------ Excerpted passage ------

3 And when, because of the almost unendurable heat and the repeated attacks, both sides were growing weary, finally the enemy's troops were utterly routed and fled in all directions. As we withdrew from the spot, the Saracens followed us for some distance but were forced to retreat through fear of our infantry; a little later they joined with the main body of the Persians and attacked with greater safety, hoping to carry off the Romans' baggage; but on seeing the emperor they returned to the cavalry held in reserve. 4 Leaving this region we came to an estate called Hucumbra, where contrary to our expectation we refreshed ourselves for two days, procuring everything that was useful and an abundance of grain; then we moved on after immediately burning everything except such things as time allowed us to carry off.

------ Entries shown ------

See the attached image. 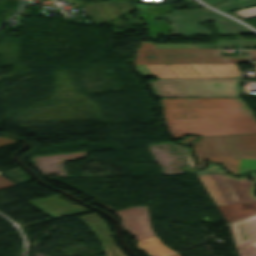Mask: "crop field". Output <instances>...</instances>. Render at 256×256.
Listing matches in <instances>:
<instances>
[{"label": "crop field", "mask_w": 256, "mask_h": 256, "mask_svg": "<svg viewBox=\"0 0 256 256\" xmlns=\"http://www.w3.org/2000/svg\"><path fill=\"white\" fill-rule=\"evenodd\" d=\"M167 128L174 139L256 133V117L241 98L160 99Z\"/></svg>", "instance_id": "crop-field-1"}, {"label": "crop field", "mask_w": 256, "mask_h": 256, "mask_svg": "<svg viewBox=\"0 0 256 256\" xmlns=\"http://www.w3.org/2000/svg\"><path fill=\"white\" fill-rule=\"evenodd\" d=\"M242 82L241 78L158 79L149 84L158 97H243Z\"/></svg>", "instance_id": "crop-field-2"}, {"label": "crop field", "mask_w": 256, "mask_h": 256, "mask_svg": "<svg viewBox=\"0 0 256 256\" xmlns=\"http://www.w3.org/2000/svg\"><path fill=\"white\" fill-rule=\"evenodd\" d=\"M250 60L256 59V50H246ZM134 64H204L250 62L247 58H219V49H156L151 42H143ZM161 57H164L163 60ZM256 63V62H250Z\"/></svg>", "instance_id": "crop-field-3"}, {"label": "crop field", "mask_w": 256, "mask_h": 256, "mask_svg": "<svg viewBox=\"0 0 256 256\" xmlns=\"http://www.w3.org/2000/svg\"><path fill=\"white\" fill-rule=\"evenodd\" d=\"M159 18H164L172 23L170 35H208L210 33L197 23L203 20H214L219 34L253 33L242 25L205 8L174 10L171 13L161 15ZM219 18L223 19L220 20Z\"/></svg>", "instance_id": "crop-field-4"}, {"label": "crop field", "mask_w": 256, "mask_h": 256, "mask_svg": "<svg viewBox=\"0 0 256 256\" xmlns=\"http://www.w3.org/2000/svg\"><path fill=\"white\" fill-rule=\"evenodd\" d=\"M139 74L157 78L241 77L237 64L135 65Z\"/></svg>", "instance_id": "crop-field-5"}, {"label": "crop field", "mask_w": 256, "mask_h": 256, "mask_svg": "<svg viewBox=\"0 0 256 256\" xmlns=\"http://www.w3.org/2000/svg\"><path fill=\"white\" fill-rule=\"evenodd\" d=\"M194 138L196 137H188L182 143H187ZM187 144L193 146L199 164L203 161H208L207 157L211 156L256 155V134L202 137L200 141Z\"/></svg>", "instance_id": "crop-field-6"}, {"label": "crop field", "mask_w": 256, "mask_h": 256, "mask_svg": "<svg viewBox=\"0 0 256 256\" xmlns=\"http://www.w3.org/2000/svg\"><path fill=\"white\" fill-rule=\"evenodd\" d=\"M215 205L254 202L248 190L252 182L247 179L233 180L224 174H198Z\"/></svg>", "instance_id": "crop-field-7"}, {"label": "crop field", "mask_w": 256, "mask_h": 256, "mask_svg": "<svg viewBox=\"0 0 256 256\" xmlns=\"http://www.w3.org/2000/svg\"><path fill=\"white\" fill-rule=\"evenodd\" d=\"M108 210L115 211L112 208L98 203ZM116 215L122 219V228L126 232L136 236V240H142L155 235L151 231V226L148 218L147 208L142 206L131 207L121 211H116Z\"/></svg>", "instance_id": "crop-field-8"}, {"label": "crop field", "mask_w": 256, "mask_h": 256, "mask_svg": "<svg viewBox=\"0 0 256 256\" xmlns=\"http://www.w3.org/2000/svg\"><path fill=\"white\" fill-rule=\"evenodd\" d=\"M85 6L97 25L107 23L133 11L129 2L125 0H109L88 3L85 4Z\"/></svg>", "instance_id": "crop-field-9"}, {"label": "crop field", "mask_w": 256, "mask_h": 256, "mask_svg": "<svg viewBox=\"0 0 256 256\" xmlns=\"http://www.w3.org/2000/svg\"><path fill=\"white\" fill-rule=\"evenodd\" d=\"M79 219L85 222L95 232L96 236L102 242L105 256H125L115 245L110 229L97 214H88L79 217Z\"/></svg>", "instance_id": "crop-field-10"}, {"label": "crop field", "mask_w": 256, "mask_h": 256, "mask_svg": "<svg viewBox=\"0 0 256 256\" xmlns=\"http://www.w3.org/2000/svg\"><path fill=\"white\" fill-rule=\"evenodd\" d=\"M223 164L233 175H240L247 170H256V156L232 155L208 158Z\"/></svg>", "instance_id": "crop-field-11"}, {"label": "crop field", "mask_w": 256, "mask_h": 256, "mask_svg": "<svg viewBox=\"0 0 256 256\" xmlns=\"http://www.w3.org/2000/svg\"><path fill=\"white\" fill-rule=\"evenodd\" d=\"M157 48H256V39L253 40H217V44H154Z\"/></svg>", "instance_id": "crop-field-12"}, {"label": "crop field", "mask_w": 256, "mask_h": 256, "mask_svg": "<svg viewBox=\"0 0 256 256\" xmlns=\"http://www.w3.org/2000/svg\"><path fill=\"white\" fill-rule=\"evenodd\" d=\"M235 243H242L256 239V216L230 224Z\"/></svg>", "instance_id": "crop-field-13"}, {"label": "crop field", "mask_w": 256, "mask_h": 256, "mask_svg": "<svg viewBox=\"0 0 256 256\" xmlns=\"http://www.w3.org/2000/svg\"><path fill=\"white\" fill-rule=\"evenodd\" d=\"M217 208L227 220V222H232L256 213V202L234 205H221L217 206Z\"/></svg>", "instance_id": "crop-field-14"}, {"label": "crop field", "mask_w": 256, "mask_h": 256, "mask_svg": "<svg viewBox=\"0 0 256 256\" xmlns=\"http://www.w3.org/2000/svg\"><path fill=\"white\" fill-rule=\"evenodd\" d=\"M135 245L139 250L145 251L148 256H167L173 253L172 250L165 247L155 236L139 241Z\"/></svg>", "instance_id": "crop-field-15"}, {"label": "crop field", "mask_w": 256, "mask_h": 256, "mask_svg": "<svg viewBox=\"0 0 256 256\" xmlns=\"http://www.w3.org/2000/svg\"><path fill=\"white\" fill-rule=\"evenodd\" d=\"M252 4H256V0H224L212 7H217L221 11H227Z\"/></svg>", "instance_id": "crop-field-16"}, {"label": "crop field", "mask_w": 256, "mask_h": 256, "mask_svg": "<svg viewBox=\"0 0 256 256\" xmlns=\"http://www.w3.org/2000/svg\"><path fill=\"white\" fill-rule=\"evenodd\" d=\"M240 256H256V240L236 245Z\"/></svg>", "instance_id": "crop-field-17"}, {"label": "crop field", "mask_w": 256, "mask_h": 256, "mask_svg": "<svg viewBox=\"0 0 256 256\" xmlns=\"http://www.w3.org/2000/svg\"><path fill=\"white\" fill-rule=\"evenodd\" d=\"M197 173H226V172L217 164H208V167L205 170L198 171Z\"/></svg>", "instance_id": "crop-field-18"}, {"label": "crop field", "mask_w": 256, "mask_h": 256, "mask_svg": "<svg viewBox=\"0 0 256 256\" xmlns=\"http://www.w3.org/2000/svg\"><path fill=\"white\" fill-rule=\"evenodd\" d=\"M227 177H230V178H233L231 176H229L228 174H225ZM248 175H254V178H253V183L251 185V188L249 190V193L252 197L256 198V196L253 194L254 193V187H255V184H256V173H252V174H247L241 178H234V179H242V178H246Z\"/></svg>", "instance_id": "crop-field-19"}, {"label": "crop field", "mask_w": 256, "mask_h": 256, "mask_svg": "<svg viewBox=\"0 0 256 256\" xmlns=\"http://www.w3.org/2000/svg\"><path fill=\"white\" fill-rule=\"evenodd\" d=\"M11 185H15V183H13V182L9 181L8 179L0 176V188L11 186Z\"/></svg>", "instance_id": "crop-field-20"}, {"label": "crop field", "mask_w": 256, "mask_h": 256, "mask_svg": "<svg viewBox=\"0 0 256 256\" xmlns=\"http://www.w3.org/2000/svg\"><path fill=\"white\" fill-rule=\"evenodd\" d=\"M184 149H185V153H186V156H187V159H188L189 164H190L191 166H193V165H194V161H193V159H192L191 156H190V150H189V148H188V147H184Z\"/></svg>", "instance_id": "crop-field-21"}, {"label": "crop field", "mask_w": 256, "mask_h": 256, "mask_svg": "<svg viewBox=\"0 0 256 256\" xmlns=\"http://www.w3.org/2000/svg\"><path fill=\"white\" fill-rule=\"evenodd\" d=\"M13 142H17V141L0 137V146L5 145V144H9V143H13Z\"/></svg>", "instance_id": "crop-field-22"}, {"label": "crop field", "mask_w": 256, "mask_h": 256, "mask_svg": "<svg viewBox=\"0 0 256 256\" xmlns=\"http://www.w3.org/2000/svg\"><path fill=\"white\" fill-rule=\"evenodd\" d=\"M218 1H220V0H207L205 2L210 4V5H212V4H214V3L218 2Z\"/></svg>", "instance_id": "crop-field-23"}, {"label": "crop field", "mask_w": 256, "mask_h": 256, "mask_svg": "<svg viewBox=\"0 0 256 256\" xmlns=\"http://www.w3.org/2000/svg\"><path fill=\"white\" fill-rule=\"evenodd\" d=\"M253 66H254V68H255V70H256V64H253Z\"/></svg>", "instance_id": "crop-field-24"}, {"label": "crop field", "mask_w": 256, "mask_h": 256, "mask_svg": "<svg viewBox=\"0 0 256 256\" xmlns=\"http://www.w3.org/2000/svg\"><path fill=\"white\" fill-rule=\"evenodd\" d=\"M172 256H178V254L172 255Z\"/></svg>", "instance_id": "crop-field-25"}]
</instances>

------

Rewrite the campaign passage between "3 And when, because" and "to carry off.", inclusive, with "Saracens" replaced by "Arab horsemen".

3 And when, because of the almost unendurable heat and the repeated attacks, both sides were growing weary, finally the enemy's troops were utterly routed and fled in all directions. As we withdrew from the spot, the Arab horsemen followed us for some distance but were forced to retreat through fear of our infantry; a little later they joined with the main body of the Persians and attacked with greater safety, hoping to carry off the Romans' baggage; but on seeing the emperor they returned to the cavalry held in reserve. 4 Leaving this region we came to an estate called Hucumbra, where contrary to our expectation we refreshed ourselves for two days, procuring everything that was useful and an abundance of grain; then we moved on after immediately burning everything except such things as time allowed us to carry off.